== Exercise aim ==
Please give nothing except the number of lines in the records below that include the word "asset".

== Supplied entries ==
+++
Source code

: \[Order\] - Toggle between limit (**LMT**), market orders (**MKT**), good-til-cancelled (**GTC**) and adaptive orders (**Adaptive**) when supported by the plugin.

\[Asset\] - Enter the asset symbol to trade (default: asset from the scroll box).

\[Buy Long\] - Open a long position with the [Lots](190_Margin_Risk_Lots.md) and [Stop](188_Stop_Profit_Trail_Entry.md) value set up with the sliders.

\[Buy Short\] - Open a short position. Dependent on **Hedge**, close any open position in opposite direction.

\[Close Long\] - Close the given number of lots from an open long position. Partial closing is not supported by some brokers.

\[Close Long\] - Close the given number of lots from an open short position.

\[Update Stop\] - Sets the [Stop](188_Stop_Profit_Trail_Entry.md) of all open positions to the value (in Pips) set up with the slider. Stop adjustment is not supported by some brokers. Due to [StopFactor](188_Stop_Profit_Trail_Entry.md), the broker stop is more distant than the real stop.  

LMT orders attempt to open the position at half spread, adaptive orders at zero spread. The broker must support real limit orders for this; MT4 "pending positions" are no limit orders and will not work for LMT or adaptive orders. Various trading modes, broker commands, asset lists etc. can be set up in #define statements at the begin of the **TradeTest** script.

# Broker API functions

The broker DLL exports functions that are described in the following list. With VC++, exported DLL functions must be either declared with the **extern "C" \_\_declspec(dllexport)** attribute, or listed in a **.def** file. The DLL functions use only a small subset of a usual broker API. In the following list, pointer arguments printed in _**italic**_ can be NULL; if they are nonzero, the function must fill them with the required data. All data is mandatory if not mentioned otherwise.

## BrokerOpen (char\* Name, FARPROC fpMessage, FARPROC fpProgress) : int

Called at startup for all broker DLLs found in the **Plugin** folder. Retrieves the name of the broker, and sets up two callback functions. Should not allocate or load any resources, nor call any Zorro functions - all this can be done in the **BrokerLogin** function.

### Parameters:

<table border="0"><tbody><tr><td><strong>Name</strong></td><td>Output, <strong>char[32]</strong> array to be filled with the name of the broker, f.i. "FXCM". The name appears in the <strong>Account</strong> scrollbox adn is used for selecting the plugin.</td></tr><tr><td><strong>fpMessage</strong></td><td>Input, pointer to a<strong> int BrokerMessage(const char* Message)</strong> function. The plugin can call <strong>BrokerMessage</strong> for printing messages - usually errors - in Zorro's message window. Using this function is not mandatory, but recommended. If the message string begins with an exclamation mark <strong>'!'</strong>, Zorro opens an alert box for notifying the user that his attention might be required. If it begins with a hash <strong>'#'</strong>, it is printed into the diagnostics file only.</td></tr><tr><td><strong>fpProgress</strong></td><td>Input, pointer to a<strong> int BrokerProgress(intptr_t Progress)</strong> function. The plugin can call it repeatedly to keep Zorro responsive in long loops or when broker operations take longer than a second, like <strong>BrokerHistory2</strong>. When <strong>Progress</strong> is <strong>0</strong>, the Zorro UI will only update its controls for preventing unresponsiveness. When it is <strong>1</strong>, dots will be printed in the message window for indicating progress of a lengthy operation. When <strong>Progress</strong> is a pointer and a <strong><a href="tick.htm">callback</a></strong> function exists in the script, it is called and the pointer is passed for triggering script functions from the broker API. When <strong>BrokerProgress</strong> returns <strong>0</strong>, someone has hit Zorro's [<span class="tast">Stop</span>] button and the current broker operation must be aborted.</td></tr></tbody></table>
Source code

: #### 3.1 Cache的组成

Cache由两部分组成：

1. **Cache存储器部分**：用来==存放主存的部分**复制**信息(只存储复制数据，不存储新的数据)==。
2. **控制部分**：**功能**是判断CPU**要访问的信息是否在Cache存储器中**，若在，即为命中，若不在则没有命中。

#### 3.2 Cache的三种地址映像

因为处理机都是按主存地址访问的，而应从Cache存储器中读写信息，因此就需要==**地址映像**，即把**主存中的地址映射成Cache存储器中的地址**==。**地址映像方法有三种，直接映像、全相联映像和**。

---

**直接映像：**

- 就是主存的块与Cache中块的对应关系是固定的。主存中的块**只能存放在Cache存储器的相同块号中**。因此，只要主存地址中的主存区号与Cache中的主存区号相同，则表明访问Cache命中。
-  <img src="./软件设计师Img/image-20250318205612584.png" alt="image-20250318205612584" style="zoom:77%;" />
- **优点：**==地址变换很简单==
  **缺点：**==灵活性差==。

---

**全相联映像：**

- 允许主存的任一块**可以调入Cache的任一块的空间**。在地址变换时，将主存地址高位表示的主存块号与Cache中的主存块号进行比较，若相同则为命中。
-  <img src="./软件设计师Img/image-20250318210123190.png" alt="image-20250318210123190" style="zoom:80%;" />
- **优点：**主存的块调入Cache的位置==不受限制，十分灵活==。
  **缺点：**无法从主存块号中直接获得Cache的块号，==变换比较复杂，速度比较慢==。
+++
== Expected answer ==
2